_Given records_.
=====

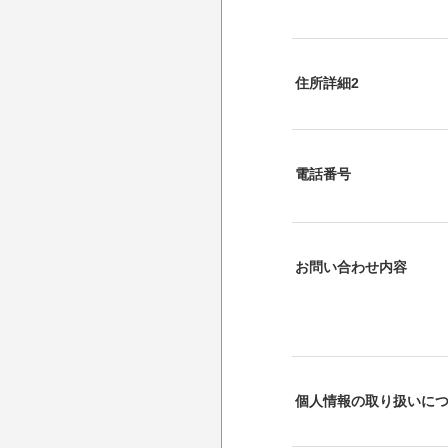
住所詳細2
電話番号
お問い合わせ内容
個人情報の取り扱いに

=====

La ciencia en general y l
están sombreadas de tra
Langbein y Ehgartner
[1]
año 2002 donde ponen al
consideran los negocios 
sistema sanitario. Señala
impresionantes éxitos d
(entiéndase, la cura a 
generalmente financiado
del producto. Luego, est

=====

_Your objective_. Please give back exactly the lines of this listing beginning at the line with "sistema sanitario. Señala" and ending with the line with "del producto. Luego, est", both included, and nothing else.

_Completed task_.
sistema sanitario. Señala
impresionantes éxitos d
(entiéndase, la cura a 
generalmente financiado
del producto. Luego, est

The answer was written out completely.